▶ **Questions to answer**:
1. According to the Xymon troubleshooting thread, why should xymond_rrd reading from the "status" channel be run in --debug mode?
2. Reproduce the stretch of the Xymon troubleshooting thread from "If I can I'll" through "no difference though.".
3. Carry on the Xymon troubleshooting thread from the point where it stops.

▶ **Exercise text**:
^^^^^^^^

If I can I'll take a look at the code later on, but to be honest I'm a bit
stumped by this.
I changed the httpstatus check to just 'httpstatus;http://...';. I adjusted the
filename in the analysis.cfg file too. Seems to have made no difference though.

I ran xymond with the '--debug' option, but again could not see anything
relevant about the DS.

Now trying to find out where all this happens in the code... :-(
Can you run xymond_rrd with --debug mode? Specifically, the one reading from the "status" channel.

This is responsible for taking the incoming data point and turning it into a "modify" message, so if there's a parsing problem it should show up either at the time of the http message receipt or on initial load as it's importing the rules to begin with.

If a "modify" message is properly being sent out, then it's possible the host+svc combination it's being tagged with is incorrect.

^^^^^^^^

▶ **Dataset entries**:
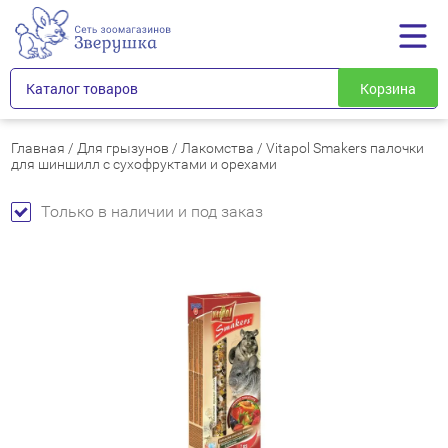
Каталог товаров
Корзина
Главная
/
Для грызунов
/
Лакомства
/
Vitapol Smakers палочки
для шиншилл с сухофруктами и орехами
Только в наличии и под заказ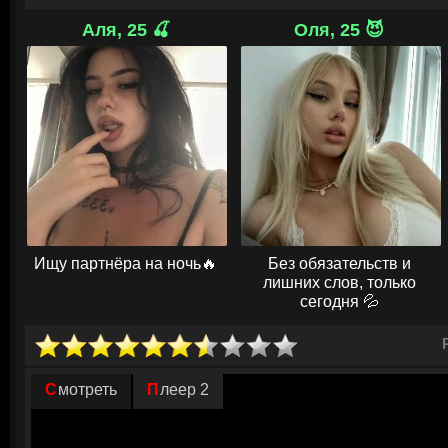
Ребята намерены заработать, чтобы хорошо встретить праздник и по
Аля, 25 🍒
Оля, 25 😈
грузчиками и быстро понимают, что смогут быстро получить только гр
оставляет желать лучшего, поэтому необходимо срочно менять вид де
гениальная мысль, что изображать Деда Мороза и поздравлять клиент
от природы Максу удается договориться с менеджером ивент-агентств
приходиться разучивать стихи в компании с сексапильной Снегурочкой
Ищу партнёра на ночь🔥
Без обязательств и
лишних слов, только
сегодня 💦
Смотреть
Плеер 2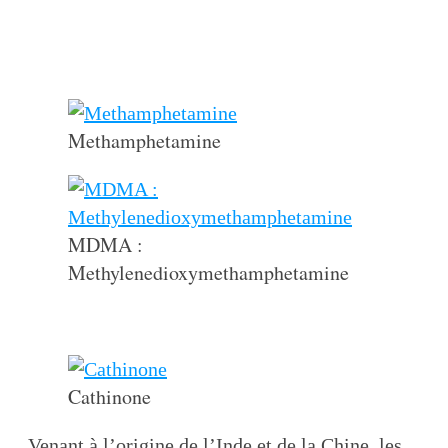
Methamphetamine
MDMA :
Methylenedioxymethamphetamine
Cathinone
Venant à l’origine de l’Inde et de la Chine, les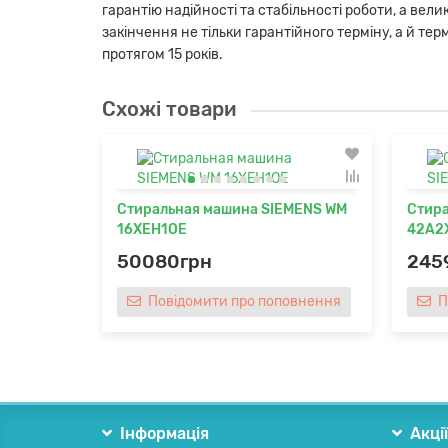
гарантію надійності та стабільності роботи, а вел
закінчення не тільки гарантійного терміну, а й т
протягом 15 років.
Схожі товари
Стиральная машина SIEMENS WM
Стира
16XEH1OE
42A2
50080грн
245
Повідомити про поповнення
Інформація
Акці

^^^^^^^^

▶ **Numbered answers**:
1. That xymond_rrd process takes each incoming data point and turns it into a "modify" message. If there is a parsing problem, its debug output should show it, either when the http message arrives or on first load while it imports the rules.

2.
If I can I'll take a look at the code later on, but to be honest I'm a bit
stumped by this.
I changed the httpstatus check to just 'httpstatus;http://...';. I adjusted the
filename in the analysis.cfg file too. Seems to have made no difference though.

3.
-jc
list John Horne · Fri, 17 May 2019 15:44:41 +0000 ·
quoted from John Horne
On Fri, 2019-05-17 at 14:59 +0000, John Horne wrote:
On Fri, 2019-05-17 at 13:23 +0000, John Horne wrote:
I'm wondering if the fact that we are using
'httpstatus;httpsch://weed.plymouth.ac.uk/;"^[23]";"^[^23]"' for the test
is causing a problem.
Okay, so I tried using DS with the 'conn' test, and that worked fine (the page
went yellow).

Slightly worrying is that the default message which shows the rule to be used
is restricted to only 2 decimal places. The code reads the value as a 'double',
but just displays it to 2 places. (So, in my case using a rule of '>0.0007' it
showed on the web page as '>0.00'. Using a rule of '0.007' (one less 0), this
was shown as '>0.01' - so it rounded it up.)
A minor point probably, just a little confusing when trying to force a result
using a very small value.
quoted from John Horne


John.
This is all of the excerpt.